Finally!! Here is a single sentence that makes sense! It is a defensible argument on bringing the rod. Congratulations! You made sense for 33 whole words! I do not agree, but accept the fact you might be right under the conditions that will exist on the ground in August. This will be your only positive note... Do not let it go to your head.

Antiperspirant has been tested for decades and is not a health issue... period. Even if it were a long-term health issue you would not be looking at long-term issues with a single hunt and run-up to the hunt to help control the single most critical issue in the entire hunt; bad feet.

Antiperspirant works and works well. Anyone that denies that and admits they have never used it deserves every last word of derision possible. Especially when your absolute stupidity might lead someone away from it that could really use it. You show a clear lack of experience in the importance of conrolling wet feet, especially on others. The OP early on realized how important Ironbender's post was and will probably use it and benefit greatly from it. That would be without thanks to you...

And just where did you pull the armpit comment from? No one suggested it was to control anything other than excess foot perspiration. Prejuidicing an important point with noise generated from sheer stupidity is really something to be proud of. Congratulations!

Whoooooopsss! You may have made sense on two points! The 308 will work fine. Who would have thought there would be two positive points??? Amazing!

My rangefinder goes with me every hunt, every time... If there is ever a problem it is only on me.

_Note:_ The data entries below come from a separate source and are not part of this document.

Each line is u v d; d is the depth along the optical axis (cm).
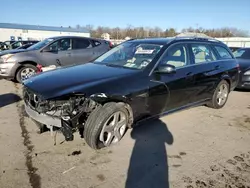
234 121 484
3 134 392
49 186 271
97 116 325
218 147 371
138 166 313
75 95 314
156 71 394
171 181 286
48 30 5578
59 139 376
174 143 378
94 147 333
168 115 479
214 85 521
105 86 336
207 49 520
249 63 765
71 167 306
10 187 267
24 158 322
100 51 934
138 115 379
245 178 295
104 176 291
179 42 455
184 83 438
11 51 815
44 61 814
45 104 318
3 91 699
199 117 499
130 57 439
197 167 315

And I even change batteries before every major event. They are too cheap to ignore.

Just exactly what does your cluelessness think gaiters are for? Yes for bear hunts but no for sheep??? I would hate to have to pay your "recreational" reality bills! Gaiters are the single most important thing to protect your boot laces and uppers in scree and shale slides... That one of your professed outdoorsman status has not seen that despite a "roomful" of DIY trophies is at best comical. Or Pathetic... your call.

Rare blisters? More laughing...

Airing out boots and feet? What happens when they swell like EVERY over-heated foot does when you take that boot off?

Have you ever really left the house?

Congrats, I think you would score 100% on the AOD scale despite two not-quite-wrong points!

Only problem is deciding between laughing and crying...


Mark Begich, Joaquin Jackson, and Heller resistance... Three huge reasons to worry about the NRA.
#7769940 - 05/26/13 Re: Alaska Range Sheep Hunt August 10th---MUST HAVES [Re: broomd]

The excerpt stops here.